One the one hand, there's a practical limit to how strongly anything should be build, and it's hard to fault anyone for not constructing a roof sufficiently stout to survive a direct attack by freakishly strong winds. That said, the weak link in the roof system was that the purlins had been nailed—not screwed—into the rafters, and when the wind started lifting under the corner of the overhang (where the fascia and soffits had not yet been completed because the 2009 construction season ended before the house was finished) it pried the purlins out of the rafters with the metal roofing acting like a sail. Kind of like a giant pop-top.

You can be sure that when Ma'ikwe rebuilds next week that she'll screw in the purlins this time around.

Chutes and Ladders: the Construction Version
As it happens, Ma'ikwe is uneasy with heights, and she was thrilled last fall when she thought that roof work was completed. Surprise! Now she gets to do it some of it again.

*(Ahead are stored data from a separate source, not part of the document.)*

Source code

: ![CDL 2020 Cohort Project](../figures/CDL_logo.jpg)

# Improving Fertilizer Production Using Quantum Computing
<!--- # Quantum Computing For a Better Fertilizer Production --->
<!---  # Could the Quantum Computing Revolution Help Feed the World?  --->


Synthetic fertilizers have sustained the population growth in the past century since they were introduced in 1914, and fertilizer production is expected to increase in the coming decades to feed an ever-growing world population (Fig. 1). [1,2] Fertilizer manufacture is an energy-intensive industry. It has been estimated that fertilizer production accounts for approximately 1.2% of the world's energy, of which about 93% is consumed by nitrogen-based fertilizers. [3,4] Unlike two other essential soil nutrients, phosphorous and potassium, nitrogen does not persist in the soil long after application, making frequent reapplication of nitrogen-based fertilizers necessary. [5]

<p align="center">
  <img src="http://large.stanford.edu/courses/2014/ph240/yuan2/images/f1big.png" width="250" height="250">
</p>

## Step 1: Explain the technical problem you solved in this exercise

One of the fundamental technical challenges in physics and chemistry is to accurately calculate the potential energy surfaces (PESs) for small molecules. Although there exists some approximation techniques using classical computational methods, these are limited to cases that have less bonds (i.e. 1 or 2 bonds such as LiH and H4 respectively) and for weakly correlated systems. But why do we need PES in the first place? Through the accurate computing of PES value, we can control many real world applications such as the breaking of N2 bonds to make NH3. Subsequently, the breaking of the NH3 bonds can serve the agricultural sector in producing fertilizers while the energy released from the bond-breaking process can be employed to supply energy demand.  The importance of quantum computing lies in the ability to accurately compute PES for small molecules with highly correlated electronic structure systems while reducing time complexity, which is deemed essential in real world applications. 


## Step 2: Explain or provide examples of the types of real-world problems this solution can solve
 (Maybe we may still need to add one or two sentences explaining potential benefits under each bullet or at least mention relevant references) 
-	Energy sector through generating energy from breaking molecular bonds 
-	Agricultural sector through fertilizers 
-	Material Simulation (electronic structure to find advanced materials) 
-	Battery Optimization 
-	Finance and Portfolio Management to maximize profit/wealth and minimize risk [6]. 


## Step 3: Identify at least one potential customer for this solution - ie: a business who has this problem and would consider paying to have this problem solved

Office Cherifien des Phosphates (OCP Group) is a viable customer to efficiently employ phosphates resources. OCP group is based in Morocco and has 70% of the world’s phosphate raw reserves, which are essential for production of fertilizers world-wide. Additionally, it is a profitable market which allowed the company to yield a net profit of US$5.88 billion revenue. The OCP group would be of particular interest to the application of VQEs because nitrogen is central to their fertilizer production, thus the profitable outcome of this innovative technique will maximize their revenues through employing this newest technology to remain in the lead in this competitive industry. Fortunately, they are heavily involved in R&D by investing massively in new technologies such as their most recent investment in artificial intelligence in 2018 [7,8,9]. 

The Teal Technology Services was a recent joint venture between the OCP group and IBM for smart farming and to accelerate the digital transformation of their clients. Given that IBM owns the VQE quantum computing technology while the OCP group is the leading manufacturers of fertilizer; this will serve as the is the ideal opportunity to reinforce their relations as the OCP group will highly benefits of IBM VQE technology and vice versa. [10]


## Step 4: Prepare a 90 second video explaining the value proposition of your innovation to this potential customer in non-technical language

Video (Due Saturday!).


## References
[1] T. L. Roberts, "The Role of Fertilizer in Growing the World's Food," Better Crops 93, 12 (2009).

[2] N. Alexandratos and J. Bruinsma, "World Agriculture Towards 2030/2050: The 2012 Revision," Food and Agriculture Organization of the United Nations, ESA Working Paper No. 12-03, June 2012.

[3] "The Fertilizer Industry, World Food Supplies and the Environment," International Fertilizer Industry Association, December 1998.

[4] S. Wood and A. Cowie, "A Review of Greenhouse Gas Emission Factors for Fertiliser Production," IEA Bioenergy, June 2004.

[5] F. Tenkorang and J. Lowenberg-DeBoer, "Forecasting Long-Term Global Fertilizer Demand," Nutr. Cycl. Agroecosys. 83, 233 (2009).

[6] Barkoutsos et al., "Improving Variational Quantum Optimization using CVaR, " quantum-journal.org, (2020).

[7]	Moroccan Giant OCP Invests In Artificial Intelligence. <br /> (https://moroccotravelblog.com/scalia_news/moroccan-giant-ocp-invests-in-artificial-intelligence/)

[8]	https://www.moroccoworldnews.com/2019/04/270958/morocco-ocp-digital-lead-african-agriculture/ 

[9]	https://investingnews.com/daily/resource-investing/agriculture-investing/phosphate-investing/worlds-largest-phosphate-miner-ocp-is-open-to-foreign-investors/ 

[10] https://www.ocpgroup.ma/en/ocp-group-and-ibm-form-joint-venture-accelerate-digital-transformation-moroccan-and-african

While she woke up Monday morning with considerably more to do to complete her house than remained when she woke up the day before, the good news is that it only takes time and money to correct. We're already able to laugh about it (some), and glimpse the enjoyment we'll get out of this story in years to come—when we're telling it to folks gathered around the wood stove on a snowy winter night with the wind howling outside and we're cozy under the warm, secure roof.

2 comments:

becca said...

Wow! glad there weren't serious injuries. Urban dwellers I think get a bit more warning about dangerous storms... though the sirens go off so much here that we tend to ignore them (since they go off if there's a serious storm anywhere in the county, I think -- but if you then listen to the radio you can decide whether or not the storm is headed your way.)

Galliena Gornet said...

Ouch! That's really an unforgettable experience for Ma'ikwe. Losing a quadrant of a roof rarely happens, but it's still sad that it happened to her. But from what you've just said, it's good that no one was hurt during the incident.